San Francisco – Proposition E: replaces SF payroll tax, which is based on the number of employees, to a gross receipts tax
- Favor: the payroll tax makes hiring people more expensive (since employers have to pay more taxes for every new hire). Many economists think that employers pass on a lot of the payroll tax burden onto workers in the form of lower wages. For instance, if I run a coffee shop and have to pay 5% more to hire you due to the payroll tax, I could just lower the salary I’m willing to offer you by ~5%. Thus, removing the payroll tax (and replacing it with a more efficient sales based measure) could increase employment and wages in SF.
CA – Proposition 30: increases taxes on earnings over $500K for 7 years and sales taxes by 0.25 for four years to fund education. Estimated to raise ~$6B per year
- Favor: this raises marginal rates for joint filers who earn $500K by 1 to 3%. Marginal rate increases of this magnitude are unlikely to have substantial economic impacts in terms of job or output growth. Moreover, the share of state funds going to higher education has been decreasing and is actually now lower as a share of the budget than spending on corrections as shown below [higher ed is blue, corrections is green]. Support for the UC system helps build a strong economic foundation for California.
CA – Proposition 38: increases income taxes across the board for 12 years to support K-12 schools and early childhood programs
- Oppose: While there is good evidence that good teachers and early childhood support can be very beneficial, broad-based tax increases are costly. Revenue could be raised in better ways (as done in Prop 30 and 39).
CA – Proposition 39: requires multi-state businesses to pay income taxes based on the percentage of their sales in California (rather than using an apportionment method that allows them to pick the least costly apportionment option). Estimated to raise $1B per year. Dedicated revenues for 5 years to clean/efficient energy projects.
- Mixed views: Good tax policy, but don’t love the dedicated spending (that amounts to roughly half the revenues raised) for green projects.

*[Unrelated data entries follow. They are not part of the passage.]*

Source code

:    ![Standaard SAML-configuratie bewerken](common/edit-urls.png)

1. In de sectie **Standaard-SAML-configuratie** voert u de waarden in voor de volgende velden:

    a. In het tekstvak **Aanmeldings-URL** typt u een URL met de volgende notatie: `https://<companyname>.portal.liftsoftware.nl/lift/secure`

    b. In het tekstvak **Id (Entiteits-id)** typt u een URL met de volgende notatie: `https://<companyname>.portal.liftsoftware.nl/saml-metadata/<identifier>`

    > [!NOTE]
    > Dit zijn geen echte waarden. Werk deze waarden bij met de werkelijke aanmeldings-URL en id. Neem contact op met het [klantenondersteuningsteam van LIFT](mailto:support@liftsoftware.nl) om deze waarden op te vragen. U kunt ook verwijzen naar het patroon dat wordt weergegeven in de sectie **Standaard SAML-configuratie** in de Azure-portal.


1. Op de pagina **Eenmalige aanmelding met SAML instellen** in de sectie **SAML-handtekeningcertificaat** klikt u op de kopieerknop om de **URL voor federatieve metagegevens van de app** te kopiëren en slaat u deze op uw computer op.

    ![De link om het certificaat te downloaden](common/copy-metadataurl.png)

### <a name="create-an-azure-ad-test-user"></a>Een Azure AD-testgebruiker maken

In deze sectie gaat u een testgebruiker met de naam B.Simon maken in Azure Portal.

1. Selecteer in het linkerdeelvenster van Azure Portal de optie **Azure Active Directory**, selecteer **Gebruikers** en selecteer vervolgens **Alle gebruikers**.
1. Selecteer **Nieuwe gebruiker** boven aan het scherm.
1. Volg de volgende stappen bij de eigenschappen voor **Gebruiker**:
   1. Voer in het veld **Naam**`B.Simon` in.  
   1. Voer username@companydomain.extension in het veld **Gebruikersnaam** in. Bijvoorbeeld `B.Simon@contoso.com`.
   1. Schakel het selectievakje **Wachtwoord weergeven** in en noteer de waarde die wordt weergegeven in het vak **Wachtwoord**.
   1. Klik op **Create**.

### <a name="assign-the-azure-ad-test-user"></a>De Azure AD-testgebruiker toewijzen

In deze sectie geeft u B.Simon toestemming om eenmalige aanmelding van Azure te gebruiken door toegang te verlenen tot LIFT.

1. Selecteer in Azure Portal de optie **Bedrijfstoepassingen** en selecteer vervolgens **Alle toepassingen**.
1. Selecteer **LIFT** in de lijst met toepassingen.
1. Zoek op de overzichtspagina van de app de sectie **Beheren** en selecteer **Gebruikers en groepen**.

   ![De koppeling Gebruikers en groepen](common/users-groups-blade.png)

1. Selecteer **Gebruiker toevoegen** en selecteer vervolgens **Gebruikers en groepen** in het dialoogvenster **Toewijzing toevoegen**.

- Tax part: When companies operate in many states, their state corporate tax bill is determined by figuring out how much activity they have done in each state. “Activity” is often measured in 3 ways: payroll, property and sales. A company that operates in multiple states besides California, as I understand it, will have to figure out what share of its payroll is in CA, what share of its property & equipment is in CA, and what share of its sales are in CA. Historically, many state corporate tax rules simply averaged those shares equally so if the payroll share in CA was 6%, property was 3%, and sales were 12%, then the apportionment formula would say this firm’s activity in CA is (1/3)6% + (1/3)3% +(1/3)12% = 7%. As described above in my commentary on the SF proposition, the payroll based tax is bad policy since it makes hiring more expensive relative to sales-based measures, which are less distortionary. What this proposal says is that instead of letting companies pick whether they want to determine their level of activity in CA using something like the weight-based method (ie 7%) or sales only (ie 12%), we’ll make them use the sales based method. This will prevent states from simply picking the lower number and will make a sales-based method the way corporate taxes are raised in CA. The bottom line is that this is good tax policy. For a given level of state corporate tax rates, it’s better to raise money using sales based measures.
- However, there are likely better ways to spend state money than for these projects, so ultimately I think I’ll vote in favor but would be more enthusiastic about that if the proposition only included the tax part.